More than 100 species have been recognised from these golden-coloured fossils:

There are examples of groups that include velvet worms (lobopodians) that Derek describes as ‘worms with legs’, 'lamp-shells' (brachiopods) looking like balloons (the body) on the end of a piece of string (the soft, fleshy, tethering stalk), and ancient arthropods, some of them the ancestors of modern horseshoe crabs with armoured bodies and forceps-like appendages – probably for grabbing on to prey – and others probably representing forms that we would identify as crustaceans (this group today includes crabs, lobsters and shrimps).

‘The collection, significantly, also includes the earliest example from the fossil record of what is generally agreed to be a vertebrate,’ Derek reveals.

But as well as these familiar-looking creatures are others that might go unnoticed but are nevertheless vital scientific finds. One example is the sea gooseberry (ctenophore), which looks like a cross between a soft fruit and a diving bell.

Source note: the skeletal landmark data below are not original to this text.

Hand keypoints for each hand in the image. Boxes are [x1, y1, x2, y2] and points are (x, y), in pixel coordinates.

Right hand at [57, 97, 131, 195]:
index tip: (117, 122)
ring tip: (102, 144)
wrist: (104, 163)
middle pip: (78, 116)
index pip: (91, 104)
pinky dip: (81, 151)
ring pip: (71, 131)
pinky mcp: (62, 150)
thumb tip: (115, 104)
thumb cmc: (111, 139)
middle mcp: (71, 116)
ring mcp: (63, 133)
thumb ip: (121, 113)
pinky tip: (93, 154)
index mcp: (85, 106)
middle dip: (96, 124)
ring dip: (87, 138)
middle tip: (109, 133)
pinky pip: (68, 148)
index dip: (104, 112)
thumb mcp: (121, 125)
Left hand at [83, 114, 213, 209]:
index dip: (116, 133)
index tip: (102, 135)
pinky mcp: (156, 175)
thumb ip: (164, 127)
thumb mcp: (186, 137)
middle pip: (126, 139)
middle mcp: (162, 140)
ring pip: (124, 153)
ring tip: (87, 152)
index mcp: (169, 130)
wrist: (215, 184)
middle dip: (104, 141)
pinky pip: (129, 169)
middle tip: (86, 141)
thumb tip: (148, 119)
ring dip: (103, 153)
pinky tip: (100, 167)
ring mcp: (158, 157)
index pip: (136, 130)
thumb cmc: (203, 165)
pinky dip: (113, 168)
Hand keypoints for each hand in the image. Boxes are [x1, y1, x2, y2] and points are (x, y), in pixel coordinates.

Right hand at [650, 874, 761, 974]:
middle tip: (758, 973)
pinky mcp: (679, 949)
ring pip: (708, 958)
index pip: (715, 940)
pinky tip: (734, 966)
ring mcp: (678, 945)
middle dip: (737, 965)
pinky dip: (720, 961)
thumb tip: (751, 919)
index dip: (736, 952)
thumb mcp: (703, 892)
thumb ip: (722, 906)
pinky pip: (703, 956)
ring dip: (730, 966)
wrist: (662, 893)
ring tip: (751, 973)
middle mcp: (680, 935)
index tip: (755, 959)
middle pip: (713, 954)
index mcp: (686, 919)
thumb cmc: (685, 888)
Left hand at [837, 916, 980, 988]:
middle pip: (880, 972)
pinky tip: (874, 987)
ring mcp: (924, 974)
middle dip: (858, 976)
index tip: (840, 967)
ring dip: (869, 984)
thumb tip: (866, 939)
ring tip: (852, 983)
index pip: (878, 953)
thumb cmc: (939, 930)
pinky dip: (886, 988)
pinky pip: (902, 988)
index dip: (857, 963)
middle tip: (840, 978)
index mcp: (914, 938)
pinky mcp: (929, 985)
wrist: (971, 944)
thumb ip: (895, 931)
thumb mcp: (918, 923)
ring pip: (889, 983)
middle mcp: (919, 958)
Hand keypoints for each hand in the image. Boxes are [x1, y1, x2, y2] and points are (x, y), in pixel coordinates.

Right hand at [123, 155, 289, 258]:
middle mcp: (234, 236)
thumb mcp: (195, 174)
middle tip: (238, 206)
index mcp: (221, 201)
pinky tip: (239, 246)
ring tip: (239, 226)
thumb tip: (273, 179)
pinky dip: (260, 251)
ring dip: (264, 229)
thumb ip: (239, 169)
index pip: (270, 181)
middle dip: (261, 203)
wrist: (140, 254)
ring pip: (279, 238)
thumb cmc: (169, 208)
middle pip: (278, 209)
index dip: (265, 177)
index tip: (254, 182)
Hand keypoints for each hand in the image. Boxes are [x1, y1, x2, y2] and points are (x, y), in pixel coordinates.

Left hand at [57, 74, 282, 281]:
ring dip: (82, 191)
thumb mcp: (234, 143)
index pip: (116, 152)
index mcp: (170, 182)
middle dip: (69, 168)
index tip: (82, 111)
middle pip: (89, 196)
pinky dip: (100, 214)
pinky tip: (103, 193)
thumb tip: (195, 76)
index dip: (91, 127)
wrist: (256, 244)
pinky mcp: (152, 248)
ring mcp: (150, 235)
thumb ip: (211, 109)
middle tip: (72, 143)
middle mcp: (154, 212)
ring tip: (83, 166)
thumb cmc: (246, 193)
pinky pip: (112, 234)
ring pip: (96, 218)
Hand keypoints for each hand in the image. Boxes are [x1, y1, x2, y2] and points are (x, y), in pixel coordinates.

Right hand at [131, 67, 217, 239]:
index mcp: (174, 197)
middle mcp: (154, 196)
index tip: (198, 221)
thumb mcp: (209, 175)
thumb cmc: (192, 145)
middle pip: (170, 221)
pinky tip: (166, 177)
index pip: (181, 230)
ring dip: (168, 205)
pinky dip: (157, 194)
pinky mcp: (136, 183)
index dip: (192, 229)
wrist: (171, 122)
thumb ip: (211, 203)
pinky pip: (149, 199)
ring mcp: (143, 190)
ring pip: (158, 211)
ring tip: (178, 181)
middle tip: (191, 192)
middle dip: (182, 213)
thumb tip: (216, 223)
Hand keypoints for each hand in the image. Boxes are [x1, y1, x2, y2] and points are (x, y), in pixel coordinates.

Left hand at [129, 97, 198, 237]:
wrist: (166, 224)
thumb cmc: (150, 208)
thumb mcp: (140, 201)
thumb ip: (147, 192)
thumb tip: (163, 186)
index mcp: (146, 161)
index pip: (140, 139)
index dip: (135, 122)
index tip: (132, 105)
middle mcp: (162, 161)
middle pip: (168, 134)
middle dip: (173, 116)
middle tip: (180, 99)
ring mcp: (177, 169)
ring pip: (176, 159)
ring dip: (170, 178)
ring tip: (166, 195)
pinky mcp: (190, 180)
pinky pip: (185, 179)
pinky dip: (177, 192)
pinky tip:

There are some 100 species of sea gooseberry floating in today’s oceans and the Chengjiang fossils show examples of these creatures, some with branched tentacles, which like their modern cousins probably captured their dinner by engulfing it.

Derek comments: ‘Here we have examples of the sea gooseberry. They are exceptionally rare as fossils, numbering just a handful of specimens from just a very few localities anywhere on Earth, and the Chengjiang examples are the oldest.’

‘These miraculously-preserved examples give us rare insights into the very early nature of the sea gooseberry and help determine the timing of the origin of this animal group and its place within the tree of life.’

The exceptional preservation of these fossils (in what researchers call a lagerstatte) makes it possible to examine the remains of soft-bodied animals in intricate detail, and such preservation can often give us a much better idea of how they might have behaved:

The wonderful ‘daisy chain’ fossil creatures, that we reported on back in 2008, are one example of this: shrimp-like animals that have congregated together perhaps for reproduction, or more likely as part of some Cambrian migration through the ancient seas.

If you expect life from 525m years ago to look rather primitive then you’re in for a surprise: these fossils reveal fully-formed, finely-adapted animals that seem as sophisticated as many of their relatives we know today – something we wouldn’t be able to say but for their extraordinary preservation.

‘It’s an amazing treasure, it's the Chinese equivalent of the famous Burgess Shale fossils from North America or, put another way, the material is every bit as wondrous palaeontologically as the Terracotta Warriors are archaeologically,’ adds Derek.

The exhibition, ‘Exceptional Fossils from Chengjiang, China: Early Animal Life’, is on display at the OU Museum of Natural History 18 May-14 November 2010. 

The specimens displayed are from the Key Laboratory for Palaeobiology, Yunnan University.